1 Art. 11, parágrafo 2º: "§ 2. Os Estados-partes no presente Pacto, reconhecendo o direito fundamental de toda pessoa de estar protegida contra a fome, adotarão, individualmente e mediante cooperação internacional, as medidas, inclusive programas concretos, que se façam necessários para: 1. Melhorar os métodos de produção, conservação e distribuição de gêneros alimentícios pela plena utilização dos conhecimentos técnicos e científicos, pela difusão de princípios de educação nutricional e pelo aperfeiçoamento ou reforma dos regimes agrários, de maneira que se assegurem a exploração e a utilização mais eficazes dos recursos naturais. 2. Assegurar uma repartição equitativa dos recursos alimentícios mundiais em relação às necessidades, levando-se em conta os problemas tanto dos países importadores quanto dos exportadores de gêneros alimentícios".
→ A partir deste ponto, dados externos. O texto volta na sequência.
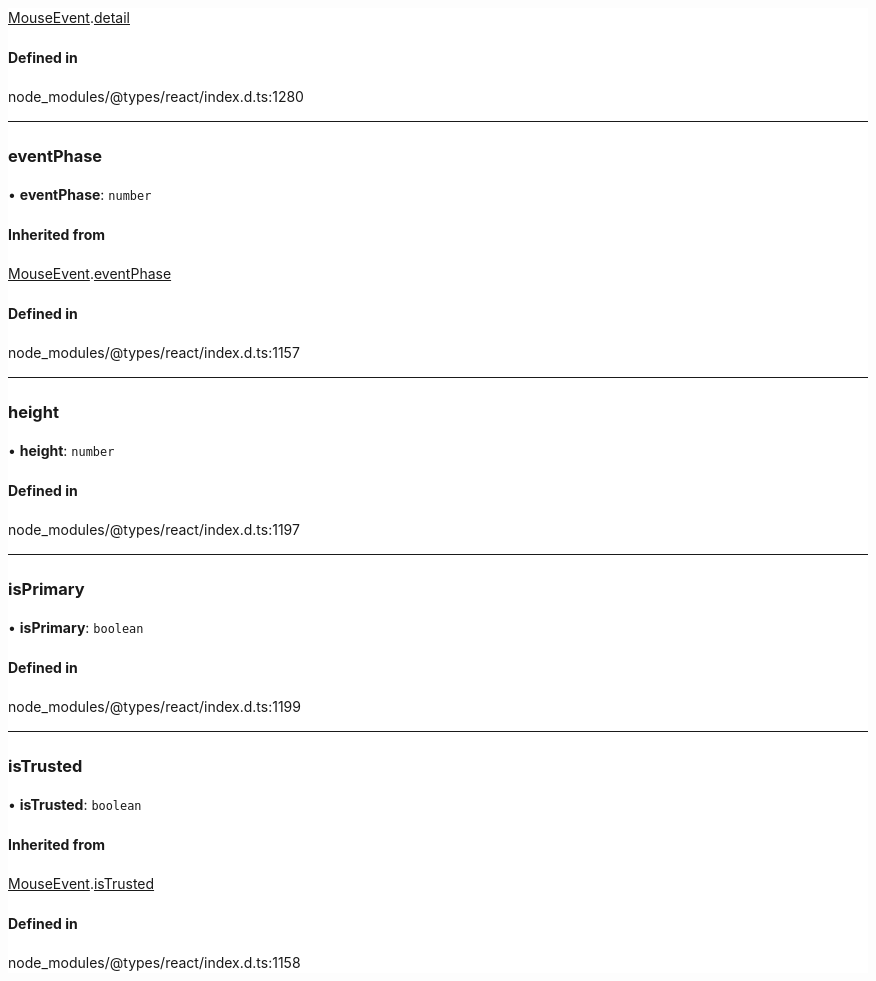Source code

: [MouseEvent](components_Container._internal_.MouseEvent.md).[detail](components_Container._internal_.MouseEvent.md#detail)

#### Defined in

node_modules/@types/react/index.d.ts:1280

___

### eventPhase

• **eventPhase**: `number`

#### Inherited from

[MouseEvent](components_Container._internal_.MouseEvent.md).[eventPhase](components_Container._internal_.MouseEvent.md#eventphase)

#### Defined in

node_modules/@types/react/index.d.ts:1157

___

### height

• **height**: `number`

#### Defined in

node_modules/@types/react/index.d.ts:1197

___

### isPrimary

• **isPrimary**: `boolean`

#### Defined in

node_modules/@types/react/index.d.ts:1199

___

### isTrusted

• **isTrusted**: `boolean`

#### Inherited from

[MouseEvent](components_Container._internal_.MouseEvent.md).[isTrusted](components_Container._internal_.MouseEvent.md#istrusted)

#### Defined in

node_modules/@types/react/index.d.ts:1158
2 Art. 13, parágrafo 1º: "§ 1. Os Estados-partes no presente Pacto reconhecem o direito de toda pessoa à educação. Concordam em que a educação deverá visar ao pleno desenvolvimento da personalidade humana e do sentido de sua dignidade e a fortalecer o respeito pelos direitos humanos e liberdades fundamentais. Concordam ainda que a educação deverá capacitar todas as pessoas a participar efetivamente de uma sociedade livre, favorecer a compreensão, a tolerância e a amizade entre todas as nações e entre todos os grupos raciais, étnicos ou religiosos e promover as atividades das Nações Unidas em prol da manutenção da paz".
3 Consultar a respeito, o meu Princípio constitucional da dignidade da pessoa humana. 5. ed. Salvador: JusPodivm, 2021.
4 O direito de antena em face do direito ambiental no Brasil. São Paulo: Saraiva, 2000, passim.